* Directions for this task
Find the word "bounding" in the data, then copy each line where it is found.

══════════════════════════════

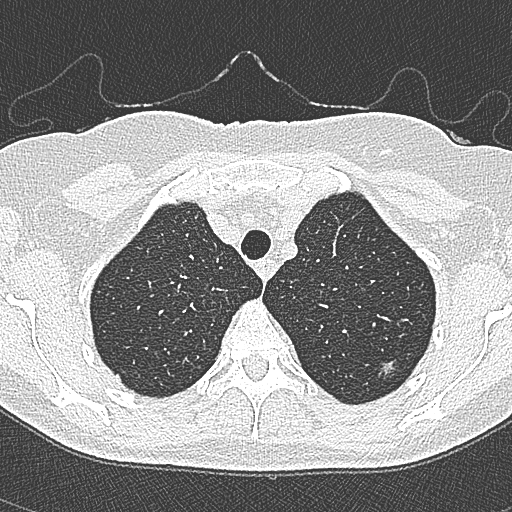
Low-dose screening chest CT, axial slice. Second annual screen. Lung window (W 1500 / L -600 HU). 1 mm slice thickness. Slice 51 of 350 in the series. Female, age 65 years at enrolment.
- Expert reader's lesion annotation, bounding box [x1, y1, x2, y2] px = [367, 348, 410, 387].
- The screening reader recorded 4 non-calcified nodules or masses ≥4 mm on this exam; which of them this box marks is not recorded.
- Later outcome: lung cancer diagnosed 54 days after this screen — bronchiolo-alveolar carcinoma, non-mucinous, left upper lobe, stage IA (AJCC 6th edition), 10 mm at pathology.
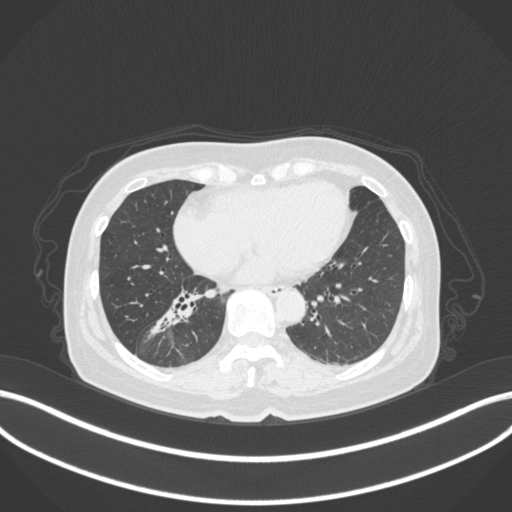
Chest CT, one axial slice; slice 150 of 429 in the series (ordered by position); lung window (W 1500 / L -600 HU); 1 mm slice thickness; 512 × 512 image matrix, field of view 400 × 400 mm. Patient: female, 67 years. From the clinical record (not read from this slice): clinical TNM (as recorded): T1c N1 M0; histopathological grade: G2-3.
Annotated regions visible in this slice (bounding box drawn by a radiologist):
- lung tumour (recorded histology: adenocarcinoma): bounding box (x1, y1, x2, y2) in pixels: (147, 293, 197, 334)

══════════════════════════════

* Answer box
- Expert reader's lesion annotation, bounding box [x1, y1, x2, y2] px = [367, 348, 410, 387].
Annotated regions visible in this slice (bounding box drawn by a radiologist):
- lung tumour (recorded histology: adenocarcinoma): bounding box (x1, y1, x2, y2) in pixels: (147, 293, 197, 334)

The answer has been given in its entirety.